In those days, good tea was rare and expensive. Ordinary people couldn’t possibly afford it, so she had never made tea before with expensive leaves and in a good china pot. Still, making tea is, she reasoned, simple enough—and she was fairly sure she knew how to do it properly.

She heated the water and put it in the teapot, then found a box of tea leaves. She had no idea how much of such fine tea to use, but she put three huge spoonfuls into the pot. The old teacher liked tea a lot, so she reasoned that the more tea he had, the more he would enjoy it.

Finally she took a tiny taste . . . and spat it out in horror. The tea was so bitter it made her whole face pucker in disgust. No one could drink that!

Now she really was in a mess. She had spoiled her master’s expensive tea. How on earth could she fix the problem?

She recalled that, when her mother was cooking, she often used spices to hide any bad taste. The family was poor and could not afford to waste anything, so meals often had to be made from food that was well past its best. That must be the answer. Something had to be added to fix the taste of the tea.

So the girl added first salt to the tea, then ginger, nutmeg, coriander, turmeric . . . and every other spice she could find, even a clove of garlic. Nothing would fix the problem. Each time she tasted it, it tasted even worse.

When the old teacher came back into the cottage, he found his new servant crying her eyes out, surrounded by every spice and flavoring box from his kitchen.

Stammering and ashamed, she told him what she had done, holding out a cup of the most revolting brew for his inspection.

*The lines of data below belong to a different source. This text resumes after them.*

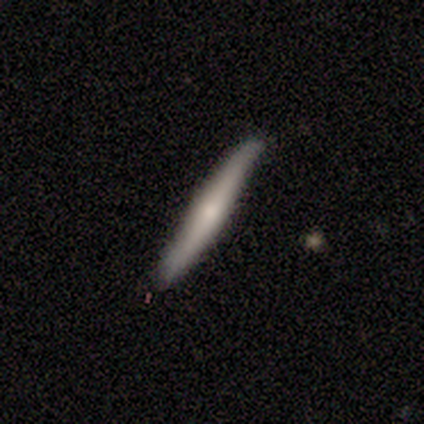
smooth_or_featured: smooth (p=0.50) [tied with: featured or disk p=0.50]
how_rounded: cigar-shaped (p=1.00)
merging: none (p=0.67) [alt: minor disturbance p=0.33]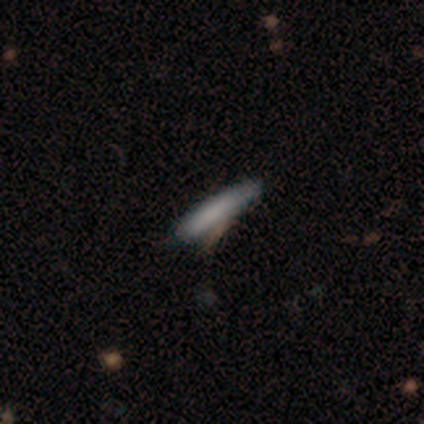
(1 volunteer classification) Smooth or featured: smooth — 100%
How rounded: cigar-shaped — 100%
Merging: none — 100%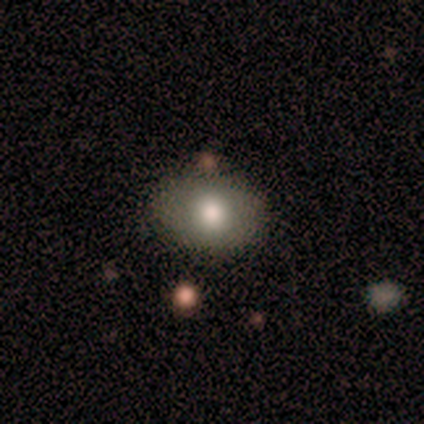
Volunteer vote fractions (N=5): Overall: smooth (80%). How rounded: in between (75%). Merging: none (75%).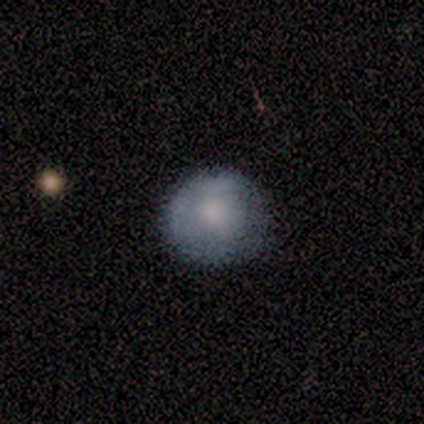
Volunteers were most divided on "merging": none: 60%, minor disturbance: 20%, major disturbance: 20%, merger: 0%. More confident: smooth or featured — smooth (100%); how rounded — round (100%).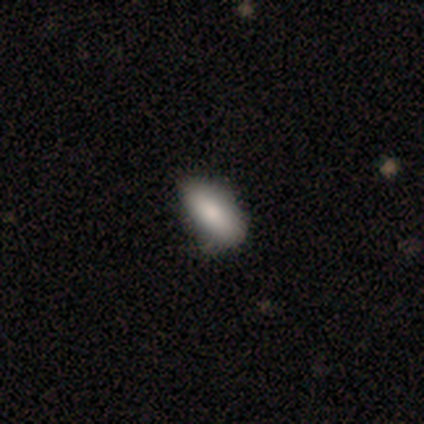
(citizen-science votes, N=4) Smooth or featured?
  - smooth: 100% *
  - featured or disk: 0%
  - star or artifact: 0%
How rounded?
  - in between: 75% *
  - cigar-shaped: 25%
  - round: 0%
Merging?
  - none: 75% *
  - minor disturbance: 25%
  - major disturbance: 0%
  - merger: 0%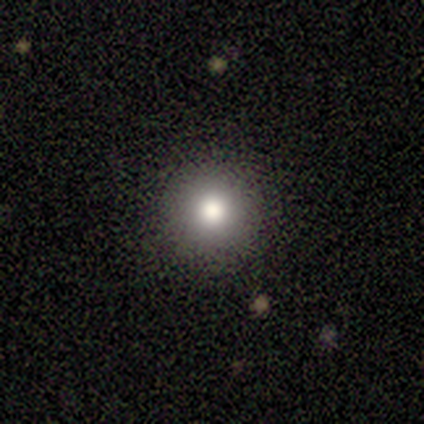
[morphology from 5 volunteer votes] A smooth galaxy with no disk features (60%) that is round (100%). Merging: none (100%).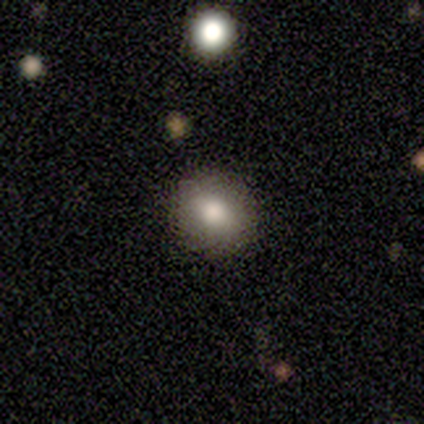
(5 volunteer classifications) Smooth or featured? 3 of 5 (60%) said smooth. How rounded? 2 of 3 (67%) said in between. Merging? 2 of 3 (67%) said none.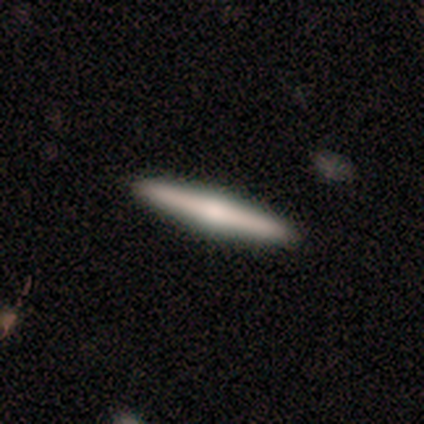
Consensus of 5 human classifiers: A smooth galaxy with no disk features (60%) that is cigar-shaped (100%). Merging: none (75%).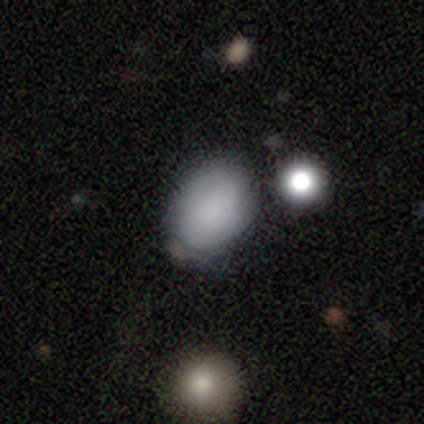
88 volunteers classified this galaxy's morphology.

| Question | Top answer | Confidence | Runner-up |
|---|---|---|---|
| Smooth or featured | smooth | 81% | star or artifact (10%) |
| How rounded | in between | 76% | round (23%) |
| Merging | none | 59% | minor disturbance (28%) |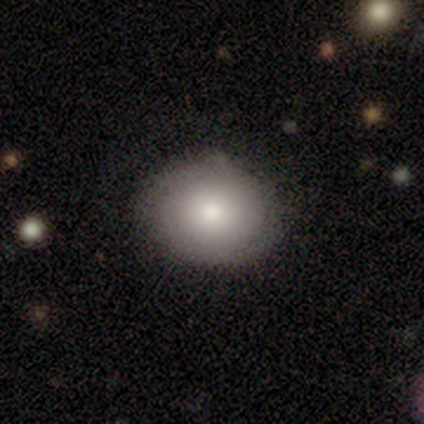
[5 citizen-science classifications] Smooth or featured? 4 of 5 (80%) said smooth. How rounded? 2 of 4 (50%, tied with in between) said round. Merging? 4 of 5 (80%) said none.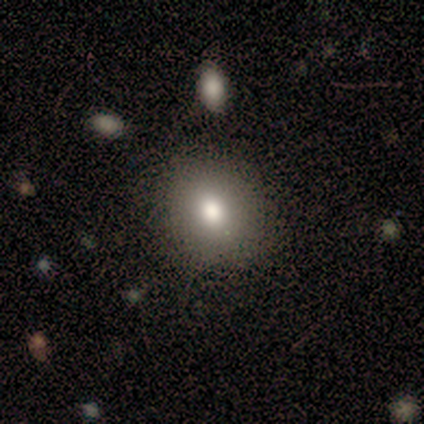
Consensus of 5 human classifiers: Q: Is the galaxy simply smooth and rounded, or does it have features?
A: smooth — 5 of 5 (100%).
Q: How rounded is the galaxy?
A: round — 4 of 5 (80%).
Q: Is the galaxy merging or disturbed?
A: none — 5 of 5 (100%).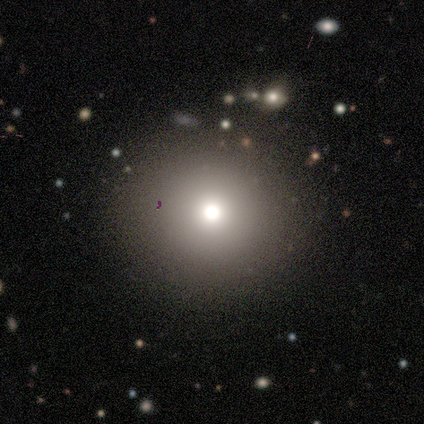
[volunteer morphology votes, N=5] Smooth or featured: smooth — 80% (featured or disk — 20%)
How rounded: round — 100%
Merging: none — 100%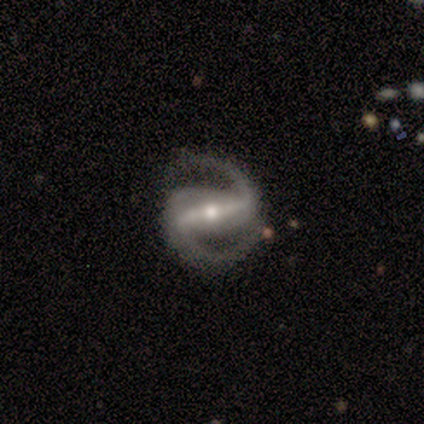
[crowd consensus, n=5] smooth-or-featured: featured or disk: 80% | smooth: 20% | star or artifact: 0%
  disk-edge-on: no: 75% | yes: 25%
    bar: strong: 33% (tied) | weak: 33% (tied) | no: 33% (tied)
    has-spiral-arms: yes: 100% | no: 0%
      spiral-winding: medium: 67% | tight: 33% | loose: 0%
      spiral-arm-count: 2: 100% | 1: 0% | 3: 0% | 4: 0% | more than 4: 0% | can't tell: 0%
    bulge-size: small: 67% | moderate: 33% | dominant: 0% | large: 0% | none: 0%
  merging: minor disturbance: 60% | none: 40% | major disturbance: 0% | merger: 0%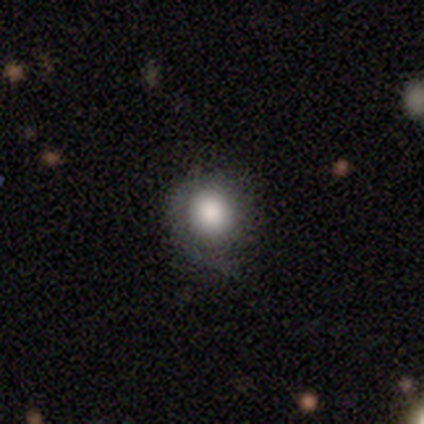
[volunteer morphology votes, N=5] type=smooth (80%); roundness=round (50%, tied with in between); merging=minor disturbance (100%).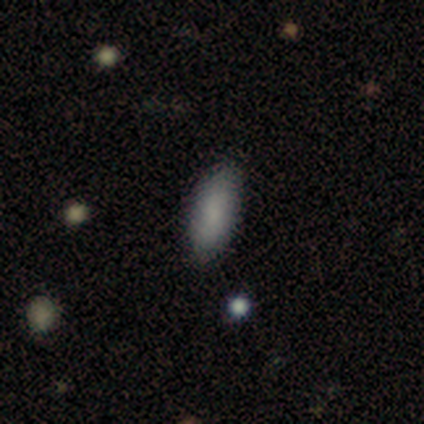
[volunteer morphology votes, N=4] A smooth galaxy with no disk features (75%) that is in between round and cigar-shaped (100%).

Vote fractions:
- Smooth or featured? smooth: 75% / featured or disk: 25% / star or artifact: 0%
- How rounded? in between: 100% / round: 0% / cigar-shaped: 0%
- Merging? none: 100% / minor disturbance: 0% / major disturbance: 0% / merger: 0%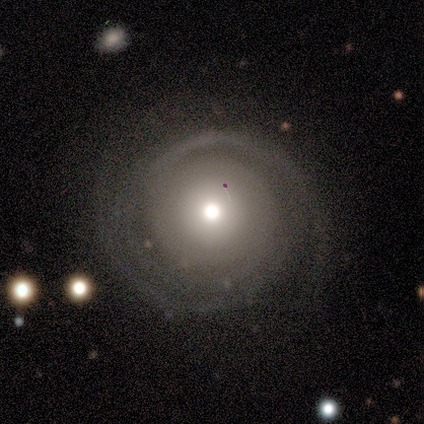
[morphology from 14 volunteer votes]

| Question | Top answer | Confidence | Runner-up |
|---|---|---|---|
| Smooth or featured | featured or disk | 79% | smooth (21%) |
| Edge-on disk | no | 91% | yes (9%) |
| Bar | no | 100% | — |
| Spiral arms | yes | 100% | — |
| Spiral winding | tight | 70% | medium (30%) |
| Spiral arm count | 2 | 50% | 3 (20%) |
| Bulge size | moderate | 50% | large (20%) |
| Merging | none | 86% | minor disturbance (7%) |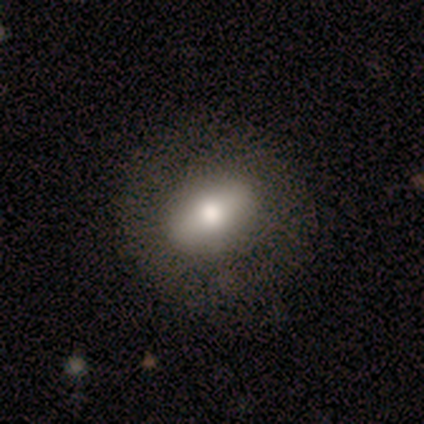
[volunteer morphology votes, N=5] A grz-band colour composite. It shows a featured or disk galaxy (80%) with a strong bar (50%), no spiral arms (100%) and a large central bulge (50%). Merging: none (80%).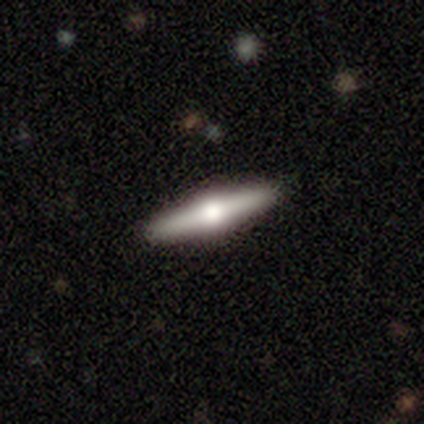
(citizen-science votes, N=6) Smooth or featured: smooth — 50% (tied with featured or disk — 50%)
How rounded: cigar-shaped — 67% (in between — 33%)
Merging: none — 83% (minor disturbance — 17%)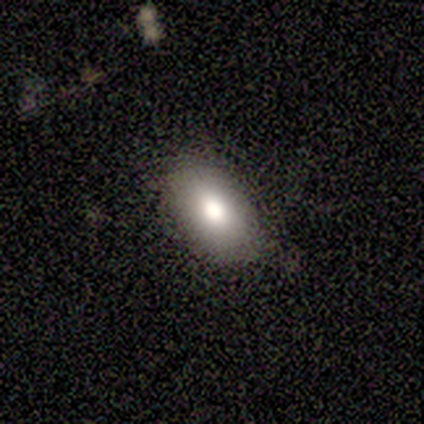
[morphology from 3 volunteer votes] This appears to be a star or artifact, not a galaxy (67%).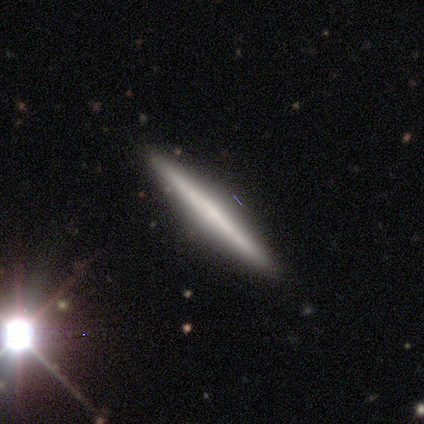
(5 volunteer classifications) This appears to be a smooth galaxy with no disk features (60%) that is cigar-shaped (100%). Merging: none (100%).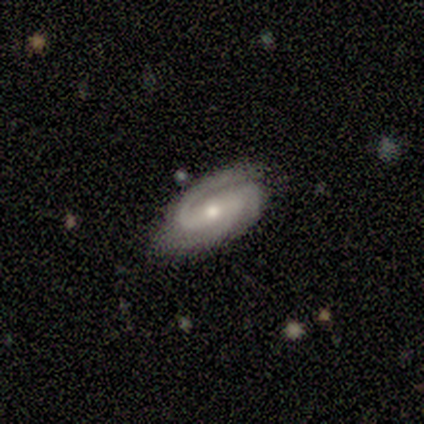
Morphology: type=featured or disk (80%); edge-on=no (100%); bar=weak (50%); spiral arms=yes (100%); winding=medium (75%); arm count=2 (50%, tied with 3); bulge=moderate (50%, tied with small); merging=none (40%, tied with minor disturbance).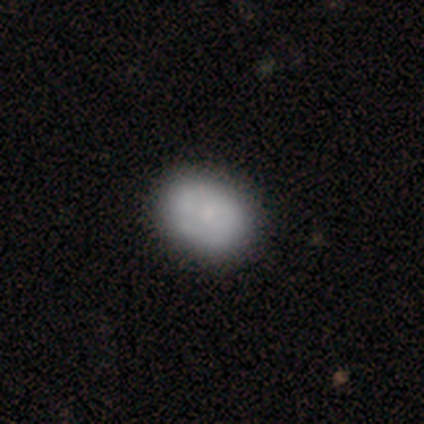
Morphology: type=smooth (65%); roundness=in between (54%); merging=none (53%).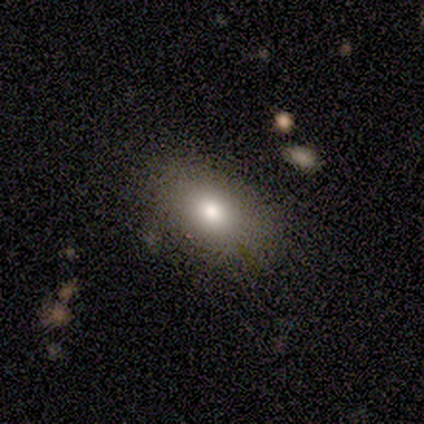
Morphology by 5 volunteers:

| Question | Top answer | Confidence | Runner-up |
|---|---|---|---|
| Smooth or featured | smooth | 60% | featured or disk (20%) |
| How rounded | in between | 67% | cigar-shaped (33%) |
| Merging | none | 50% | minor disturbance (25%) |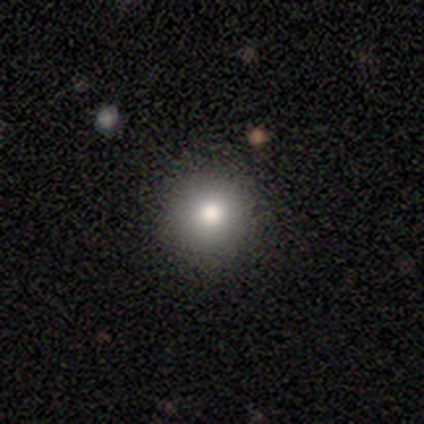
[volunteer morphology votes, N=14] Smooth or featured? 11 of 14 (79%) said smooth. How rounded? 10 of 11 (91%) said round. Merging? 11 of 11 (100%) said none.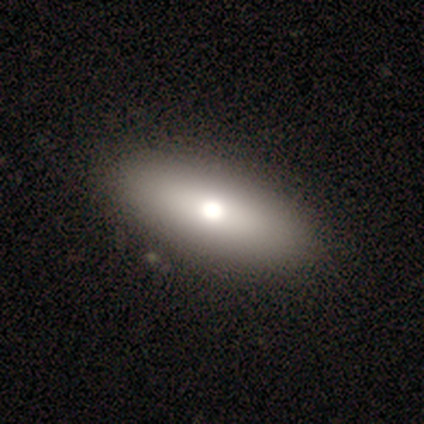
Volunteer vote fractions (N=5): Morphology: type=smooth (60%); roundness=in between (67%); merging=none (100%).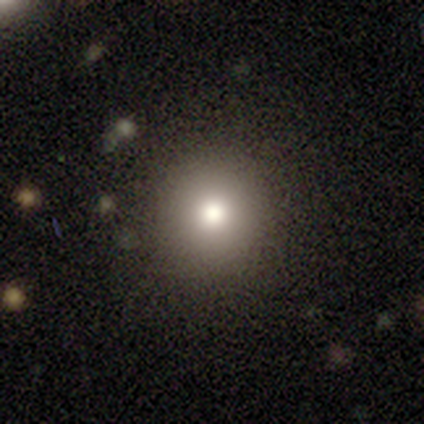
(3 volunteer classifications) Overall: smooth (100%). How rounded: round (100%). Merging: none (100%).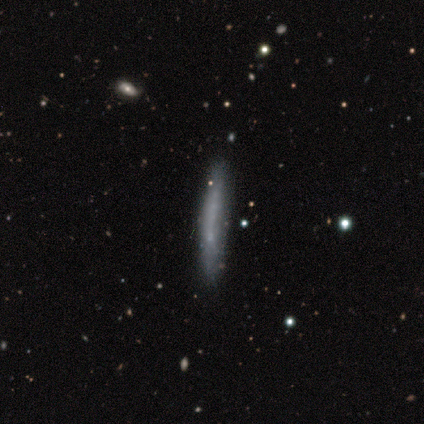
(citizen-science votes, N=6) smooth_or_featured: smooth (p=1.00)
how_rounded: cigar-shaped (p=1.00)
merging: none (p=1.00)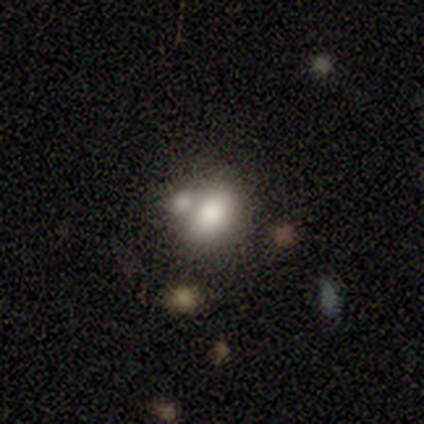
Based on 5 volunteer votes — Volunteers were most divided on "merging": merger: 40%, none: 20%, minor disturbance: 20%, major disturbance: 20%. More confident: how rounded — in between (100%); smooth or featured — smooth (80%).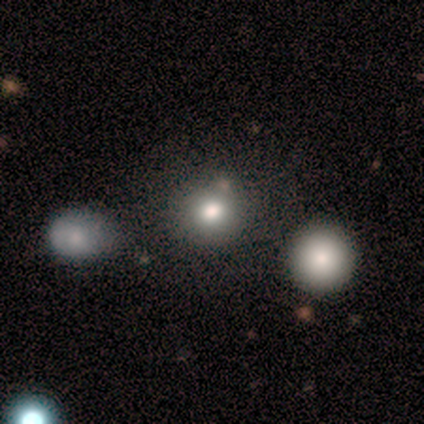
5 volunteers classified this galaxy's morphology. A smooth galaxy with no disk features (80%) that is round (75%).

Vote fractions:
- Smooth or featured? smooth: 80% / featured or disk: 20% / star or artifact: 0%
- How rounded? round: 75% / in between: 25% / cigar-shaped: 0%
- Merging? none: 80% / minor disturbance: 20% / major disturbance: 0% / merger: 0%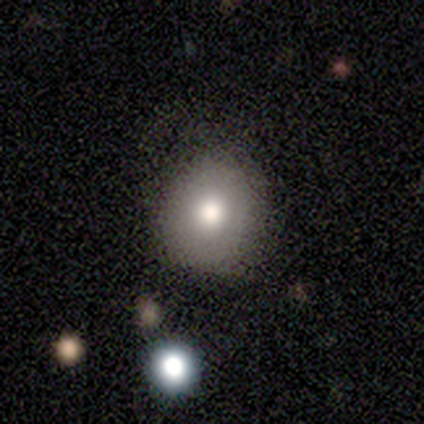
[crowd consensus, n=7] smooth 71%, star or artifact 29%, featured or disk 0%. Down the decision tree: how rounded — round (60%); merging — none (80%).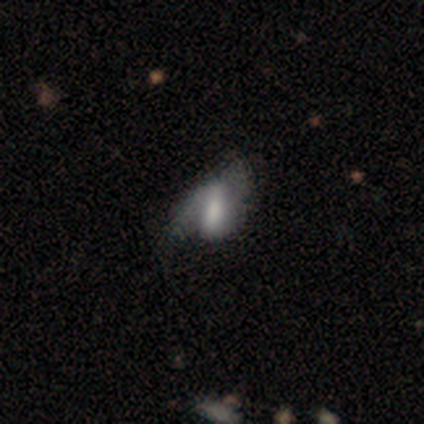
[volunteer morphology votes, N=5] Smooth or featured? 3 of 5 (60%) said featured or disk. Edge-on disk? 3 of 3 (100%) said no. Bar? 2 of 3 (67%) said no. Spiral arms? 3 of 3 (100%) said yes. Spiral winding? 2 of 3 (67%) said loose. Spiral arm count? 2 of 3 (67%) said 2. Bulge size? 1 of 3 (33%, tied with moderate and none) said large. Merging? 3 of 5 (60%) said minor disturbance.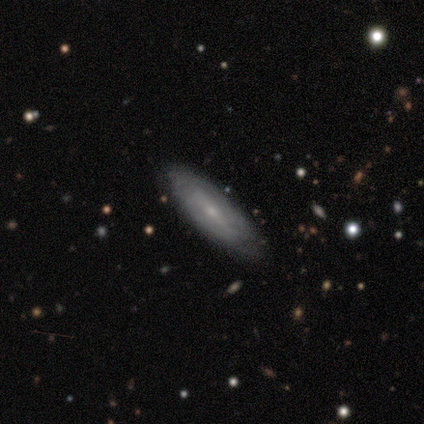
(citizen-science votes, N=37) This is possibly a featured or disk galaxy (51%). It is possibly not viewed edge-on (58%). Bar: possibly no (45%). Spiral arm pattern: possibly no (55%). Central bulge: clearly small (100%). Merging: likely none (77%).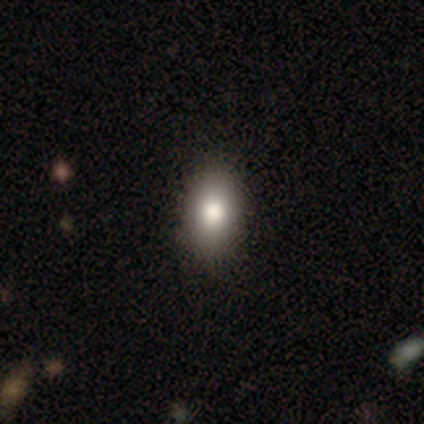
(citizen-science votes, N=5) A smooth galaxy with no disk features (100%) that is in between round and cigar-shaped (80%). Merging: none (80%).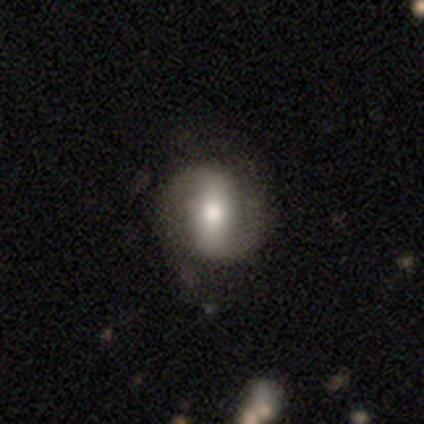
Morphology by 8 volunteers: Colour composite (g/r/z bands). It shows a featured or disk galaxy (50%) with a strong bar (75%), 2 (100%) tight (50%, tied with medium) spiral arms (100%) and a moderate central bulge (75%). Merging: none (71%).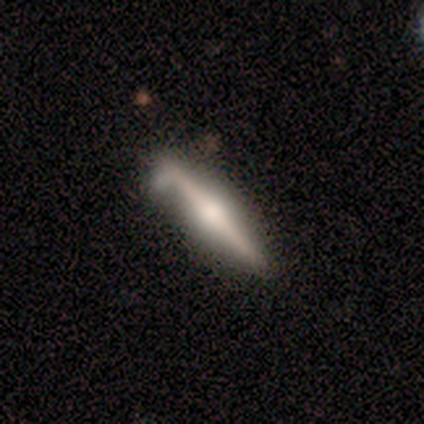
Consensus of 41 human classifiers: Smooth or featured?
  - featured or disk: 85% *
  - smooth: 15%
  - star or artifact: 0%
Edge-on disk?
  - yes: 94% *
  - no: 6%
Edge-on bulge?
  - rounded: 94% *
  - boxy: 6%
  - none: 0%
Merging?
  - none: 63% *
  - minor disturbance: 32%
  - major disturbance: 2%
  - merger: 2%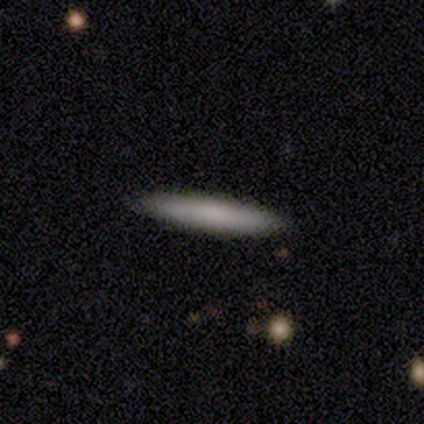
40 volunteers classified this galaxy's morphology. Smooth or featured? 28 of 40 (70%) said smooth. How rounded? 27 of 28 (96%) said cigar-shaped. Merging? 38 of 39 (97%) said none.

“Throw it away.” the teacher said.

“But it is expensive and I have worked so hard to try to please you,” the girl wailed.

“Throw it away,” said the teacher. “It was trying to fix the original problem that made it so much worse. It is usually better to start afresh when things go wrong.”

The girl did as she was bid, and the teacher told her to heat fresh water, warm the teapot, and put in fresh tea.

When he saw how much tea she was about to put in the pot, he laughed.

“A quarter of that amount will be enough,” he told her. “Now taste it.”

The girl still pulled a face. “I have never tasted good tea before, master,” she said. “To me, this tastes bitter, but it is certainly far better than my last attempt. I believe that you should drink it like this. I don’t think anything else is needed.”

“You are an intelligent young woman,” the teacher said to her, taking a cup of the tea she had made. “And you have already shown that you are eager to please. Sit down, my child. We will rest and enjoy this tea together. You may add a little honey to sweeten your cup, if you wish.”

So the girl stayed and served the old teacher for the rest of his long, long life.